[Exercise description]
Copy every line of the text in the material word for word, leaving out the pictures.

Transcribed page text
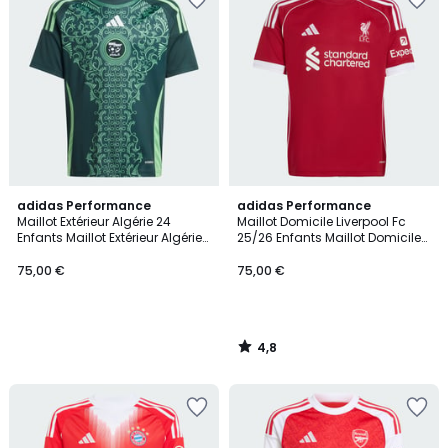
4,8
adidas Performance
adidas Performance
/ 5
Maillot Extérieur Algérie 24
Maillot Domicile Liverpool Fc
Enfants Maillot Extérieur Algérie
25/26 Enfants Maillot Domicile
24 Enfants
Liverpool Fc 25/26 Enfants
75,00 €
75,00 €
4,8
/
5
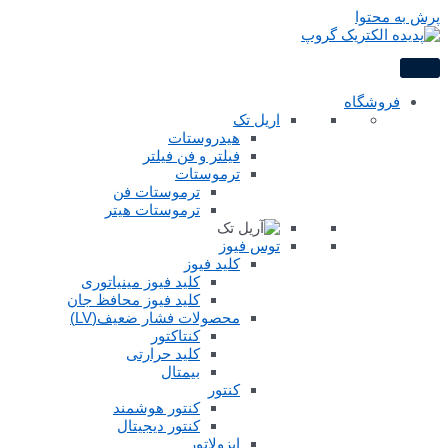
پرش به محتوا
فروشگاه
اریل تک
هیدروستات
فیلتر و فن فیلتر
ترموستات
ترموستات فن
ترموستات هیتر
توس فیوز
کلید فیوز
کلید فیوز مینیاتوری
کلید فیوز محافظ جان
محصولات فشار ضعیف(LV)
کنتاکتور
کلید حرارتی
بیمتال
کنتور
کنتور هوشمند
کنتور دیجیتال
ایزولاتور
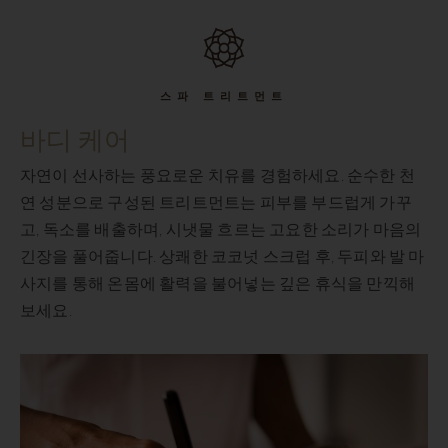
스파 트리트먼트
바디 케어
처
자연이 선사하는 풍요로운 치유를 경험하세요. 순수한 천
압
연 성분으로 구성된 트리트먼트는 피부를 부드럽게 가꾸
레
고, 독소를 배출하며, 시냇물 흐르는 고요한 소리가 마음의
긴장을 풀어줍니다. 상쾌한 코코넛 스크럽 후, 두피와 발 마
사지를 통해 온몸에 활력을 불어넣는 깊은 휴식을 만끽해
보세요.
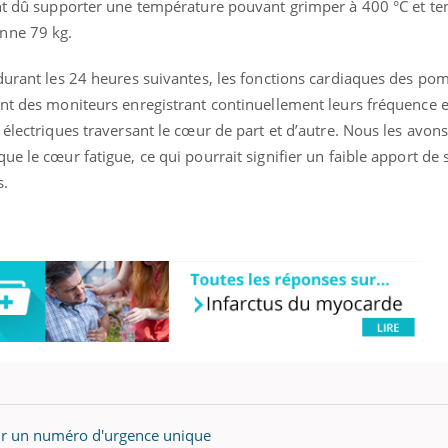
ont dû supporter une température pouvant grimper à 400 °C et te
nne 79 kg.
durant les 24 heures suivantes, les fonctions cardiaques des pom
ent des moniteurs enregistrant continuellement leurs fréquence 
 électriques traversant le cœur de part et d’autre. Nous les avon
ue le cœur fatigue, ce qui pourrait signifier un faible apport de
s.
our un numéro d'urgence unique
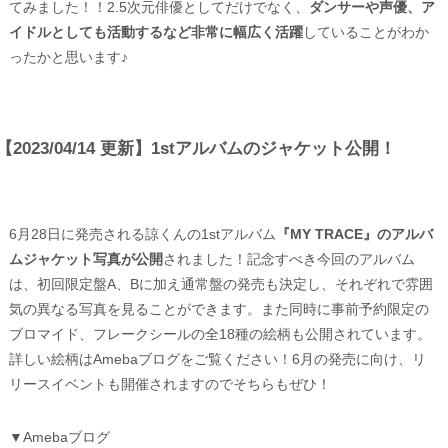
てみました！！2.5次元俳優としてだけでなく、
ダンサーや声優、ア
イドルとしても活動するなど非常に幅広く活躍
していることがわか
ったかと思います♪
【2023/04/14 更新】1stアルバムのジャケット公開！
6月28日に発売される諒くんの1stアルバム
『MY TRACE』のアルバ
ムジャケット写真が公開
されました！記念すべき今回のアルバム
は、初回限定盤A、Bに加え通常盤の発売も決定し、それぞれで雰囲
気の異なる写真を見ることができます。また同時に事前予約限定の
ブロマイド、フレークシールの全18種の絵柄も公開されています。
詳しい絵柄はAmebaブログをご覧ください！6月の発売に向け、リ
リースイベントも開催されますのでそちらもぜひ！
▼Amebaブログ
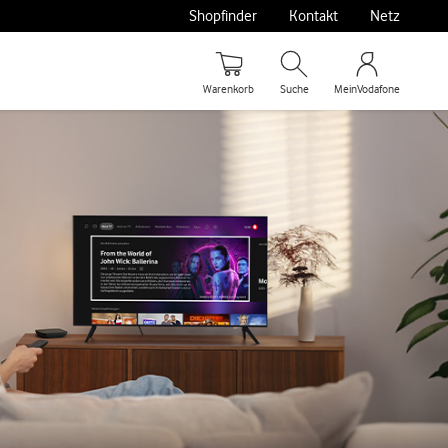
Shopfinder
Kontakt
Netz
Warenkorb
Suche
MeinVodafone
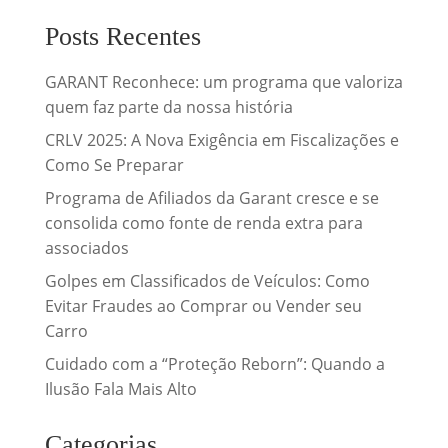
Posts Recentes
GARANT Reconhece: um programa que valoriza
quem faz parte da nossa história
CRLV 2025: A Nova Exigência em Fiscalizações e
Como Se Preparar
Programa de Afiliados da Garant cresce e se
consolida como fonte de renda extra para
associados
Golpes em Classificados de Veículos: Como
Evitar Fraudes ao Comprar ou Vender seu
Carro
Cuidado com a “Proteção Reborn”: Quando a
Ilusão Fala Mais Alto
Categorias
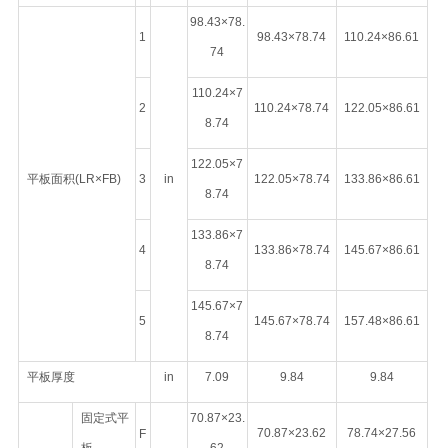
98.43×78.
1
98.43×78.74
110.24×86.61
74
110.24×7
2
110.24×78.74
122.05×86.61
8.74
122.05×7
平板面积(LR×FB)
3
in
122.05×78.74
133.86×86.61
8.74
133.86×7
4
133.86×78.74
145.67×86.61
8.74
145.67×7
5
145.67×78.74
157.48×86.61
8.74
平板厚度
in
7.09
9.84
9.84
固定式平
70.87×23.
70.87×23.62
78.74×27.56
F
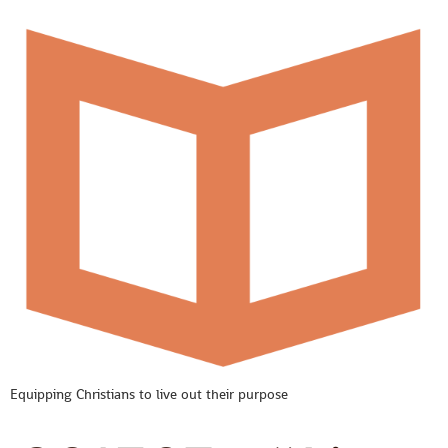
Equipping Christians to live out their purpose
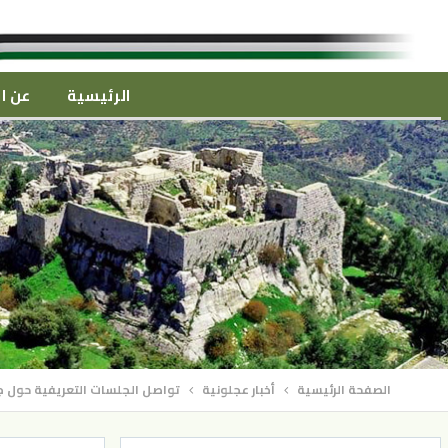
الرئيسية
عن ال
الصفحة الرئيسية
أخبار عجلونية
تواصل الجلسات التعريفية حول جا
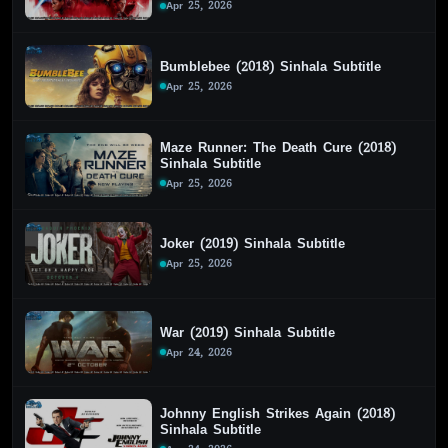
Apr 25, 2026
Bumblebee (2018) Sinhala Subtitle
Apr 25, 2026
Maze Runner: The Death Cure (2018)
Sinhala Subtitle
Apr 25, 2026
Joker (2019) Sinhala Subtitle
Apr 25, 2026
War (2019) Sinhala Subtitle
Apr 24, 2026
Johnny English Strikes Again (2018)
Sinhala Subtitle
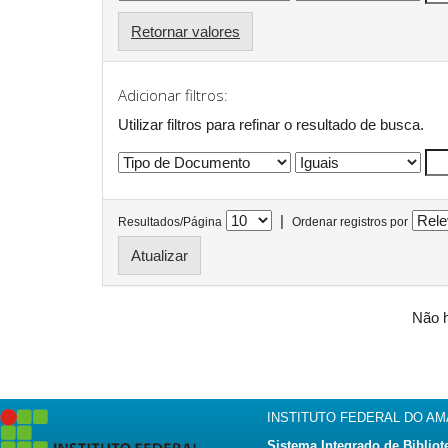
Retornar valores
Adicionar filtros:
Utilizar filtros para refinar o resultado de busca.
|
Resultados/Página
Ordenar registros por
Não h
INSTITUTO FEDERAL DO A
Sistema Integrado de Bibliot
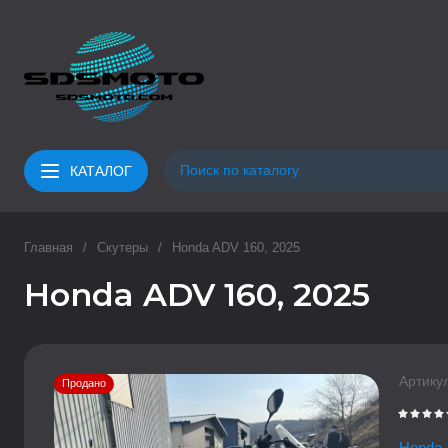
КАТАЛОГ
Главная
/
Скутеры
/
Honda ADV 160, 2025
Honda ADV 160, 2025
Артикул
Продано
Honda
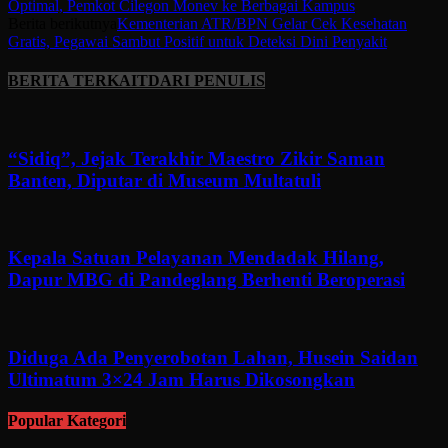
Optimal, Pemkot Cilegon Monev ke Berbagai Kampus
Berita berikutnya
Kementerian ATR/BPN Gelar Cek Kesehatan
Gratis, Pegawai Sambut Positif untuk Deteksi Dini Penyakit
BERITA TERKAIT
DARI PENULIS
“Sidiq”, Jejak Terakhir Maestro Zikir Saman
Banten, Diputar di Museum Multatuli
Kepala Satuan Pelayanan Mendadak Hilang,
Dapur MBG di Pandeglang Berhenti Beroperasi
Diduga Ada Penyerobotan Lahan, Husein Saidan
Ultimatum 3×24 Jam Harus Dikosongkan
Popular Kategori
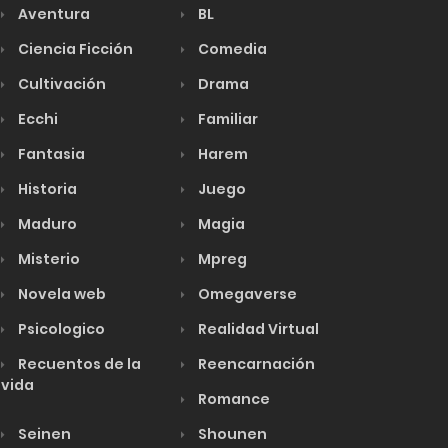
Aventura
BL
Ciencia Ficción
Comedia
Cultivación
Drama
Ecchi
Familiar
Fantasia
Harem
Historia
Juego
Maduro
Magia
Misterio
Mpreg
Novela web
Omegaverse
Psicologico
Realidad Virtual
Recuentos de la
Reencarnación
vida
Romance
Seinen
Shounen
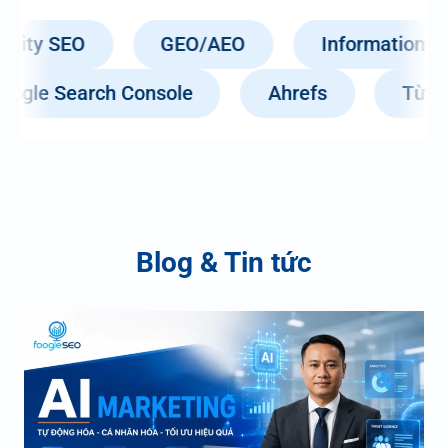
AEO
Information Gain
Technical SE
tics
Google Search Console
Ahref
Blog & Tin tức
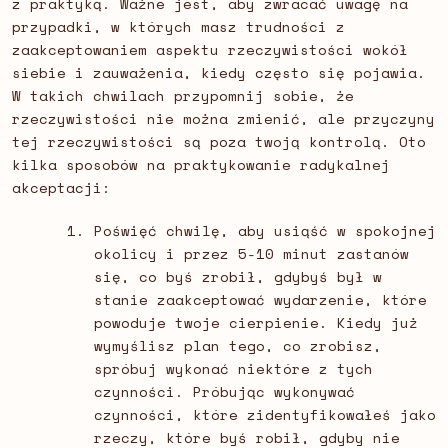
z praktyką. Ważne jest, aby zwracać uwagę na
przypadki, w których masz trudności z
zaakceptowaniem aspektu rzeczywistości wokół
siebie i zauważenia, kiedy często się pojawia.
W takich chwilach przypomnij sobie, że
rzeczywistości nie można zmienić, ale przyczyny
tej rzeczywistości są poza twoją kontrolą. Oto
kilka sposobów na praktykowanie radykalnej
akceptacji:
Poświęć chwilę, aby usiąść w spokojnej
okolicy i przez 5-10 minut zastanów
się, co byś zrobił, gdybyś był w
stanie zaakceptować wydarzenie, które
powoduje twoje cierpienie. Kiedy już
wymyślisz plan tego, co zrobisz,
spróbuj wykonać niektóre z tych
czynności. Próbując wykonywać
czynności, które zidentyfikowałeś jako
rzeczy, które byś robił, gdyby nie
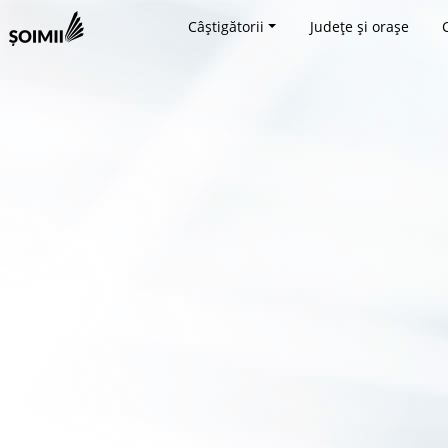
Câștigătorii
Județe și orașe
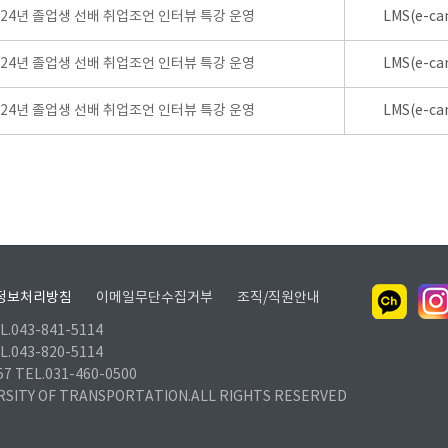
024년 졸업생 선배 취업조언 인터뷰 특강 운영
LMS(e-ca
024년 졸업생 선배 취업조언 인터뷰 특강 운영
LMS(e-ca
024년 졸업생 선배 취업조언 인터뷰 특강 운영
LMS(e-ca
정보처리방침
이메일무단수집거부
조직/직원안내
.043-841-5114
.043-820-5114
TEL.031-460-0500
RSITY OF TRANSPORTATION.ALL RIGHTS RESERVED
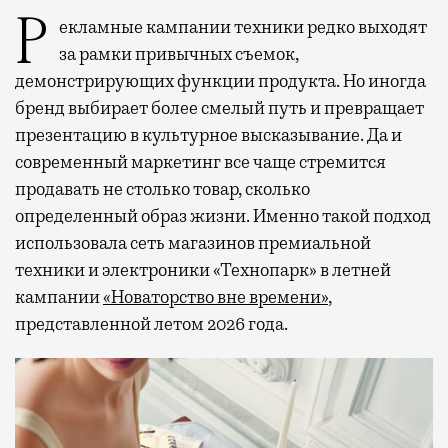
Рекламные кампании техники редко выходят
за рамки привычных съемок,
демонстрирующих функции продукта. Но иногда
бренд выбирает более смелый путь и превращает
презентацию в культурное высказывание. Да и
современный маркетинг все чаще стремится
продавать не столько товар, сколько
определенный образ жизни. Именно такой подход
использовала сеть магазинов премиальной
техники и электроники «Технопарк» в летней
кампании
«Новаторство вне времени»
,
представленной летом 2026 года.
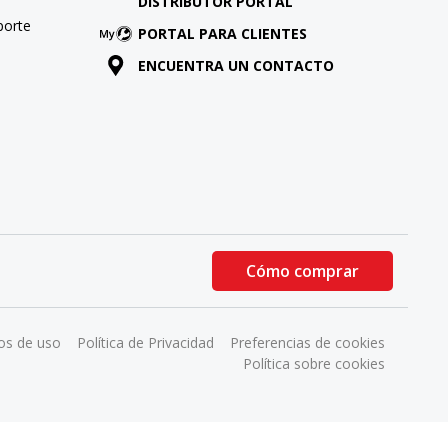
DISTRIBUTOR PORTAL
porte
PORTAL PARA CLIENTES
ENCUENTRA UN CONTACTO
Cómo comprar
os de uso
Política de Privacidad
Preferencias de cookies
Política sobre cookies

[The answer]
4,8
adidas Performance
adidas Performance
/ 5
Maillot Extérieur Algérie 24
Maillot Domicile Liverpool Fc
Enfants Maillot Extérieur Algérie
25/26 Enfants Maillot Domicile
24 Enfants
Liverpool Fc 25/26 Enfants
75,00 €
75,00 €
4,8
/
5
پرش به محتوا
فروشگاه
اریل تک
هیدروستات
فیلتر و فن فیلتر
ترموستات
ترموستات فن
ترموستات هیتر
توس فیوز
کلید فیوز
کلید فیوز مینیاتوری
کلید فیوز محافظ جان
محصولات فشار ضعیف(LV)
کنتاکتور
کلید حرارتی
بیمتال
کنتور
کنتور هوشمند
کنتور دیجیتال
ایزولاتور
스파 트리트먼트
바디 케어
처
자연이 선사하는 풍요로운 치유를 경험하세요. 순수한 천
압
연 성분으로 구성된 트리트먼트는 피부를 부드럽게 가꾸
레
고, 독소를 배출하며, 시냇물 흐르는 고요한 소리가 마음의
긴장을 풀어줍니다. 상쾌한 코코넛 스크럽 후, 두피와 발 마
사지를 통해 온몸에 활력을 불어넣는 깊은 휴식을 만끽해
보세요.
ont dû supporter une température pouvant grimper à 400 °C et te
nne 79 kg.
durant les 24 heures suivantes, les fonctions cardiaques des pom
ent des moniteurs enregistrant continuellement leurs fréquence 
 électriques traversant le cœur de part et d’autre. Nous les avon
ue le cœur fatigue, ce qui pourrait signifier un faible apport de
s.
our un numéro d'urgence unique
てみました！！2.5次元俳優としてだけでなく、
ダンサーや声優、ア
イドルとしても活動するなど非常に幅広く活躍
していることがわか
ったかと思います♪
【2023/04/14 更新】1stアルバムのジャケット公開！
6月28日に発売される諒くんの1stアルバム
『MY TRACE』のアルバ
ムジャケット写真が公開
されました！記念すべき今回のアルバム
は、初回限定盤A、Bに加え通常盤の発売も決定し、それぞれで雰囲
気の異なる写真を見ることができます。また同時に事前予約限定の
ブロマイド、フレークシールの全18種の絵柄も公開されています。
詳しい絵柄はAmebaブログをご覧ください！6月の発売に向け、リ
リースイベントも開催されますのでそちらもぜひ！
▼Amebaブログ
Shopfinder
Kontakt
Netz
Warenkorb
Suche
MeinVodafone
Posts Recentes
GARANT Reconhece: um programa que valoriza
quem faz parte da nossa história
CRLV 2025: A Nova Exigência em Fiscalizações e
Como Se Preparar
Programa de Afiliados da Garant cresce e se
consolida como fonte de renda extra para
associados
Golpes em Classificados de Veículos: Como
Evitar Fraudes ao Comprar ou Vender seu
Carro
Cuidado com a “Proteção Reborn”: Quando a
Ilusão Fala Mais Alto
Categorias
98.43×78.
1
98.43×78.74
110.24×86.61
74
110.24×7
2
110.24×78.74
122.05×86.61
8.74
122.05×7
平板面积(LR×FB)
3
in
122.05×78.74
133.86×86.61
8.74
133.86×7
4
133.86×78.74
145.67×86.61
8.74
145.67×7
5
145.67×78.74
157.48×86.61
8.74
平板厚度
in
7.09
9.84
9.84
固定式平
70.87×23.
70.87×23.62
78.74×27.56
F
Equipping Christians to live out their purpose
الرئيسية
عن ال
الصفحة الرئيسية
أخبار عجلونية
تواصل الجلسات التعريفية حول جا
Apr 25, 2026
Bumblebee (2018) Sinhala Subtitle
Apr 25, 2026
Maze Runner: The Death Cure (2018)
Sinhala Subtitle
Apr 25, 2026
Joker (2019) Sinhala Subtitle
Apr 25, 2026
War (2019) Sinhala Subtitle
Apr 24, 2026
Johnny English Strikes Again (2018)
Sinhala Subtitle
Retornar valores
Adicionar filtros:
Utilizar filtros para refinar o resultado de busca.
|
Resultados/Página
Ordenar registros por
Não h
INSTITUTO FEDERAL DO A
Sistema Integrado de Bibliot
КАТАЛОГ
Главная
/
Скутеры
/
Honda ADV 160, 2025
Honda ADV 160, 2025
Артикул
Продано
Honda
Optimal, Pemkot Cilegon Monev ke Berbagai Kampus
Berita berikutnya
Kementerian ATR/BPN Gelar Cek Kesehatan
Gratis, Pegawai Sambut Positif untuk Deteksi Dini Penyakit
BERITA TERKAIT
DARI PENULIS
“Sidiq”, Jejak Terakhir Maestro Zikir Saman
Banten, Diputar di Museum Multatuli
Kepala Satuan Pelayanan Mendadak Hilang,
Dapur MBG di Pandeglang Berhenti Beroperasi
Diduga Ada Penyerobotan Lahan, Husein Saidan
Ultimatum 3×24 Jam Harus Dikosongkan
Popular Kategori
Aventura
BL
Ciencia Ficción
Comedia
Cultivación
Drama
Ecchi
Familiar
Fantasia
Harem
Historia
Juego
Maduro
Magia
Misterio
Mpreg
Novela web
Omegaverse
Psicologico
Realidad Virtual
Recuentos de la
Reencarnación
vida
Romance
Seinen
Shounen
AEO
Information Gain
Technical SE
tics
Google Search Console
Ahref
Blog & Tin tức
z praktyką. Ważne jest, aby zwracać uwagę na
przypadki, w których masz trudności z
zaakceptowaniem aspektu rzeczywistości wokół
siebie i zauważenia, kiedy często się pojawia.
W takich chwilach przypomnij sobie, że
rzeczywistości nie można zmienić, ale przyczyny
tej rzeczywistości są poza twoją kontrolą. Oto
kilka sposobów na praktykowanie radykalnej
akceptacji:
Poświęć chwilę, aby usiąść w spokojnej
okolicy i przez 5-10 minut zastanów
się, co byś zrobił, gdybyś był w
stanie zaakceptować wydarzenie, które
powoduje twoje cierpienie. Kiedy już
wymyślisz plan tego, co zrobisz,
spróbuj wykonać niektóre z tych
czynności. Próbując wykonywać
czynności, które zidentyfikowałeś jako
rzeczy, które byś robił, gdyby nie
Câștigătorii
Județe și orașe
024년 졸업생 선배 취업조언 인터뷰 특강 운영
LMS(e-ca
024년 졸업생 선배 취업조언 인터뷰 특강 운영
LMS(e-ca
024년 졸업생 선배 취업조언 인터뷰 특강 운영
LMS(e-ca
정보처리방침
이메일무단수집거부
조직/직원안내
.043-841-5114
.043-820-5114
TEL.031-460-0500
RSITY OF TRANSPORTATION.ALL RIGHTS RESERVED
Рекламные кампании техники редко выходят
за рамки привычных съемок,
демонстрирующих функции продукта. Но иногда
бренд выбирает более смелый путь и превращает
презентацию в культурное высказывание. Да и
современный маркетинг все чаще стремится
продавать не столько товар, сколько
определенный образ жизни. Именно такой подход
использовала сеть магазинов премиальной
техники и электроники «Технопарк» в летней
кампании
«Новаторство вне времени»
,
представленной летом 2026 года.
DISTRIBUTOR PORTAL
porte
PORTAL PARA CLIENTES
ENCUENTRA UN CONTACTO
Cómo comprar
os de uso
Política de Privacidad
Preferencias de cookies
Política sobre cookies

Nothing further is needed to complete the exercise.